Someone, and I’m not naming names, picked up a supply of paper products made by people determined to upset the paper product paradigm.

What’s with this wavy perforation pattern?

It apparently started last year and has just now found its way to us. It is an attempt to solve the top problem consumers have … the incomplete tear.

We’ve really stumbled upon a moment in human society here.

If you thought I would go back to Descartes, well, you were right. But he takes us a different way.

I did say that there was some difficulty in expelling from our belief everything we have previously accepted. One reason for this is that before we can decide to doubt, we need some reason for doubting; and that is why in my First Meditation I put forward the principal reasons for doubt. (Replies 5, appendix, AT 9a:204, CSM 2:270)
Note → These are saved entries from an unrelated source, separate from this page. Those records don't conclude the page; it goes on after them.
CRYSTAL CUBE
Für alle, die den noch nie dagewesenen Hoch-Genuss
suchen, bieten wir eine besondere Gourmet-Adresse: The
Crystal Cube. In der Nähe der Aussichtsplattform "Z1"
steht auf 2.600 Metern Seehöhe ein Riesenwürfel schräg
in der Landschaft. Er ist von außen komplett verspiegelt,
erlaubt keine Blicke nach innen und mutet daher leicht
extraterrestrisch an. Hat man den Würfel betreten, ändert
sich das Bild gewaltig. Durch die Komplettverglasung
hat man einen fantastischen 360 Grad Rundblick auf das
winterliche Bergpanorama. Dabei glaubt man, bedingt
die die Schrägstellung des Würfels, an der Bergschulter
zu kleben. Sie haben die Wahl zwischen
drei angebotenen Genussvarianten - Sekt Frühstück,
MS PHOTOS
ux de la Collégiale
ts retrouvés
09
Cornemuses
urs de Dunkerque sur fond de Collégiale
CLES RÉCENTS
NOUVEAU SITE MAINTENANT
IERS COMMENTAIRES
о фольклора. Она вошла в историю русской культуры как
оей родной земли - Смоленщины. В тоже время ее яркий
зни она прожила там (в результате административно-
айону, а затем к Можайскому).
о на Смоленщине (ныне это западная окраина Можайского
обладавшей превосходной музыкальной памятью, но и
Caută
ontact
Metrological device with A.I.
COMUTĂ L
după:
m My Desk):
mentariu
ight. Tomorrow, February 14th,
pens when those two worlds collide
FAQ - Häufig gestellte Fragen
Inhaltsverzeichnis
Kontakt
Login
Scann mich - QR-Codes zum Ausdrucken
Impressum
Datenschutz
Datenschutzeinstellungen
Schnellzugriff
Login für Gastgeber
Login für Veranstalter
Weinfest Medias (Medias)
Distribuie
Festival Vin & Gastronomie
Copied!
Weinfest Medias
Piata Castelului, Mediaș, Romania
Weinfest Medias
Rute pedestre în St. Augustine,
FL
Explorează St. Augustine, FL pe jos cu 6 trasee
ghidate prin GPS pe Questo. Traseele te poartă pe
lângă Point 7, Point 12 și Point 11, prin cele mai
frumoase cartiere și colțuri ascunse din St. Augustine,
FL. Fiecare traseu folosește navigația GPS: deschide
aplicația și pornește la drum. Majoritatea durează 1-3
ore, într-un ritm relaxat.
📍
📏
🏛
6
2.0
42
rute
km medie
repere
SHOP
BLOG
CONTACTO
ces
He makes it clear that we should not extend hyperbolic doubt to practical matters:

I made a very careful distinction between the conduct of life and the contemplation of the truth. As far as the conduct of life is concerned, I am very far from thinking that we should assent only to what is clearly perceived. … from time to time we will have to choose one of many alternatives about which we have no knowledge … (Replies 2, AT 7:149, CSM 2:106)

The man was a 17th century genius philosopher and mathematician. If you try to look up his thoughts on toilet paper … you’ll be disappointed. He also couldn’t handle criticism, and suggested some of his contemporaries work would be best left to the privy.

Less messy than the moss, one supposes.